* YOUR TASK:
Report the count of lines holding "markup" in the records, with no other words.

Saved entries:
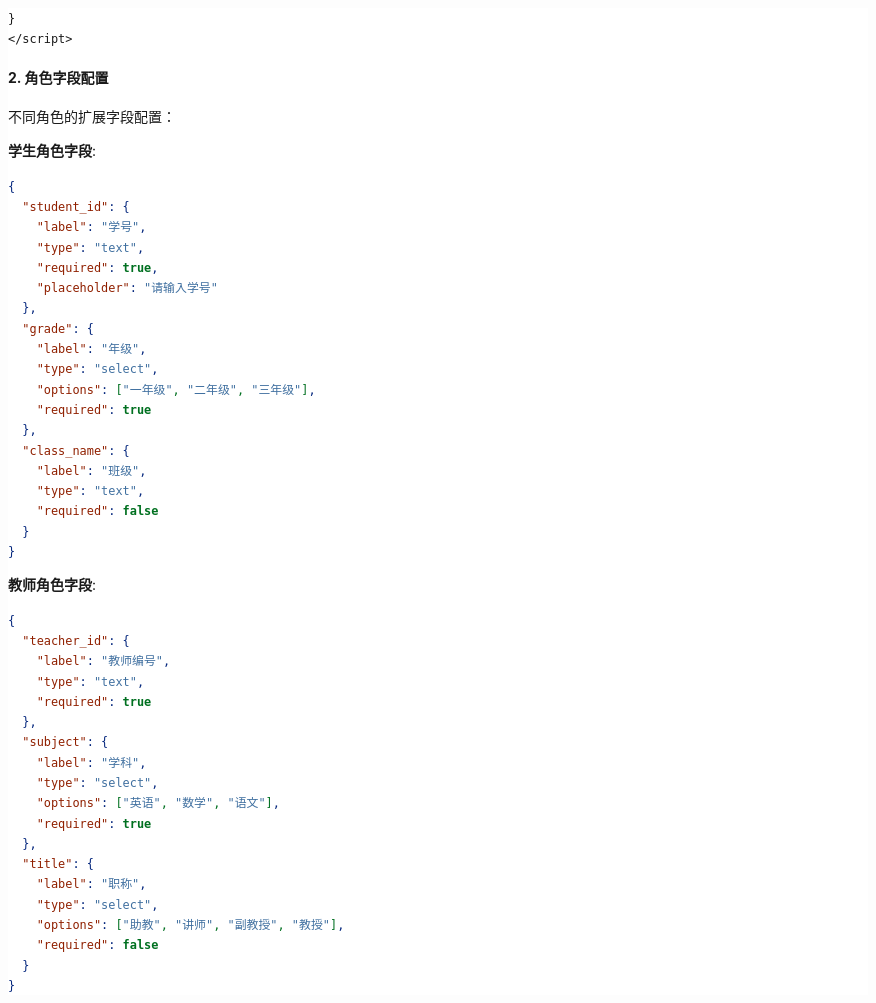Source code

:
 ```vue
}
</script>
```

#### 2. 角色字段配置
不同角色的扩展字段配置：

**学生角色字段**:
```json
{
  "student_id": {
    "label": "学号",
    "type": "text",
    "required": true,
    "placeholder": "请输入学号"
  },
  "grade": {
    "label": "年级",
    "type": "select",
    "options": ["一年级", "二年级", "三年级"],
    "required": true
  },
  "class_name": {
    "label": "班级",
    "type": "text",
    "required": false
  }
}
```

**教师角色字段**:
```json
{
  "teacher_id": {
    "label": "教师编号",
    "type": "text",
    "required": true
  },
  "subject": {
    "label": "学科",
    "type": "select",
    "options": ["英语", "数学", "语文"],
    "required": true
  },
  "title": {
    "label": "职称",
    "type": "select",
    "options": ["助教", "讲师", "副教授", "教授"],
    "required": false
  }
}
```
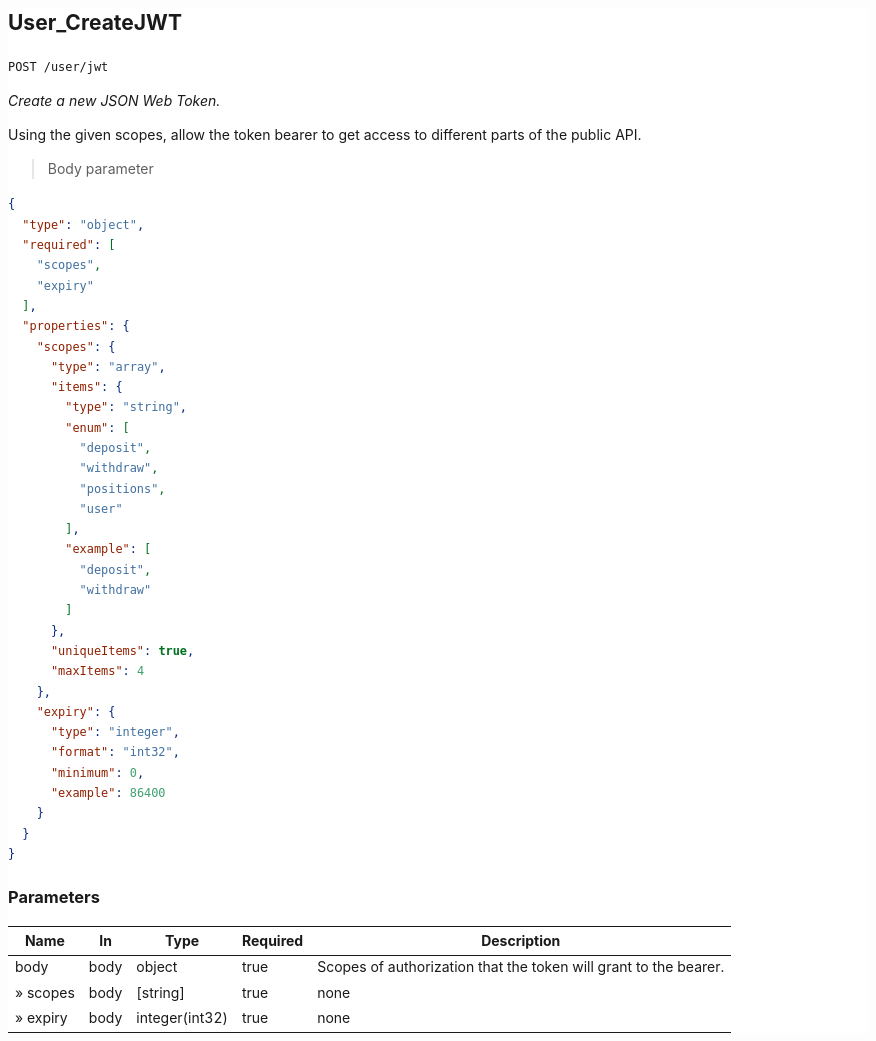 ## User_CreateJWT

<a id="opIdUser_CreateJWT"></a>

`POST /user/jwt`

*Create a new JSON Web Token.*

Using the given scopes, allow the token bearer to get access to different parts of the public API.

> Body parameter

```json
{
  "type": "object",
  "required": [
    "scopes",
    "expiry"
  ],
  "properties": {
    "scopes": {
      "type": "array",
      "items": {
        "type": "string",
        "enum": [
          "deposit",
          "withdraw",
          "positions",
          "user"
        ],
        "example": [
          "deposit",
          "withdraw"
        ]
      },
      "uniqueItems": true,
      "maxItems": 4
    },
    "expiry": {
      "type": "integer",
      "format": "int32",
      "minimum": 0,
      "example": 86400
    }
  }
}
```

<h3 id="user_createjwt-parameters">Parameters</h3>

|Name|In|Type|Required|Description|
|---|---|---|---|---|
|body|body|object|true|Scopes of authorization that the token will grant to the bearer.|
|» scopes|body|[string]|true|none|
|» expiry|body|integer(int32)|true|none|
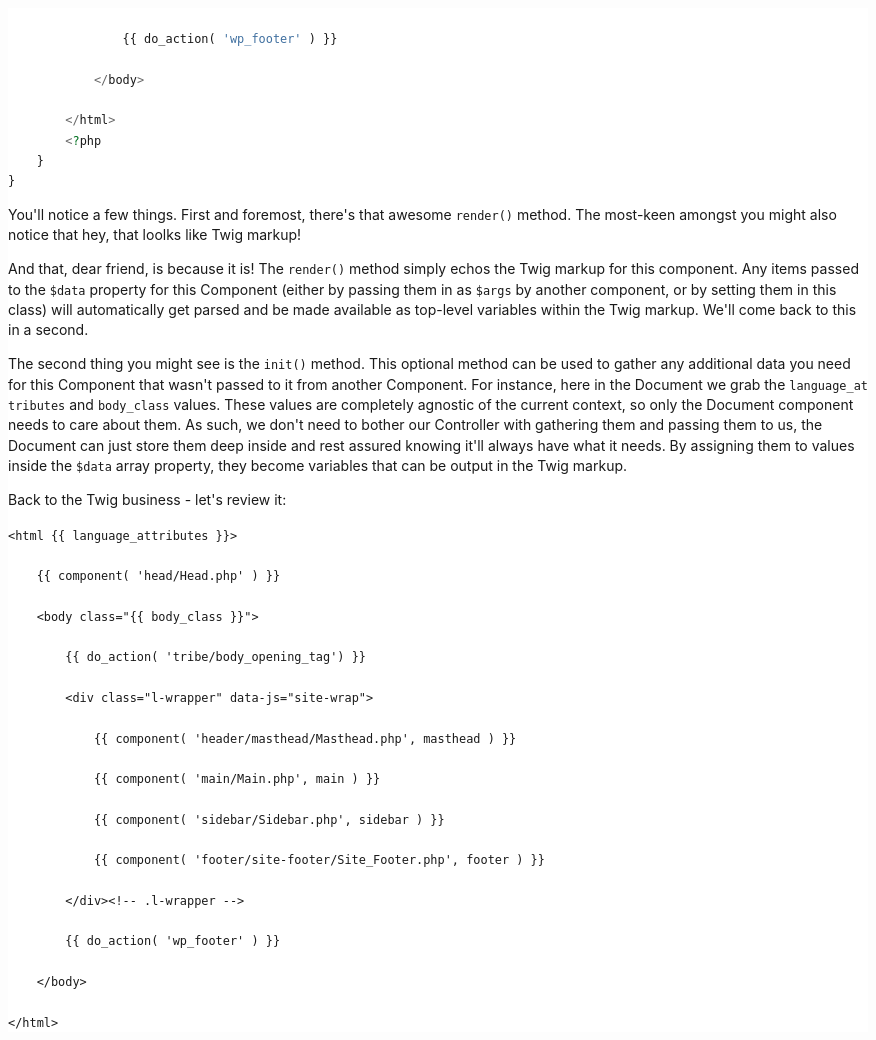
 ```php

				{{ do_action( 'wp_footer' ) }}

			</body>

		</html>
		<?php
	}
}
```

You'll notice a few things. First and foremost, there's that awesome `render()` method. The most-keen amongst you might also notice that hey, that loolks like Twig markup!

And that, dear friend, is because it is! The `render()` method simply echos the Twig markup for this component. Any items passed to the `$data` property for this Component (either
by passing them in as `$args` by another component, or by setting them in this class) will automatically get parsed and be made available as top-level variables within
the Twig markup. We'll come back to this in a second. 

The second thing you might see is the `init()` method. This optional method can be used to gather any additional data you need for this Component that wasn't passed 
to it from another Component. For instance, here in the Document we grab the `language_attributes` and `body_class` values. These values are completely agnostic of the
current context, so only the Document component needs to care about them. As such, we don't need to bother our Controller with gathering them and passing them to us, 
the Document can just store them deep inside and rest assured knowing it'll always have what it needs. By assigning them to values inside the `$data` array property, they 
become variables that can be output in the Twig markup. 

Back to the Twig business - let's review it:

```twig
<html {{ language_attributes }}>

    {{ component( 'head/Head.php' ) }}

    <body class="{{ body_class }}">

        {{ do_action( 'tribe/body_opening_tag') }}

        <div class="l-wrapper" data-js="site-wrap">

            {{ component( 'header/masthead/Masthead.php', masthead ) }}

            {{ component( 'main/Main.php', main ) }}

            {{ component( 'sidebar/Sidebar.php', sidebar ) }}

            {{ component( 'footer/site-footer/Site_Footer.php', footer ) }}

        </div><!-- .l-wrapper -->

        {{ do_action( 'wp_footer' ) }}

    </body>

</html>
```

* SOLUTION FOR THIS EXERCISE:
4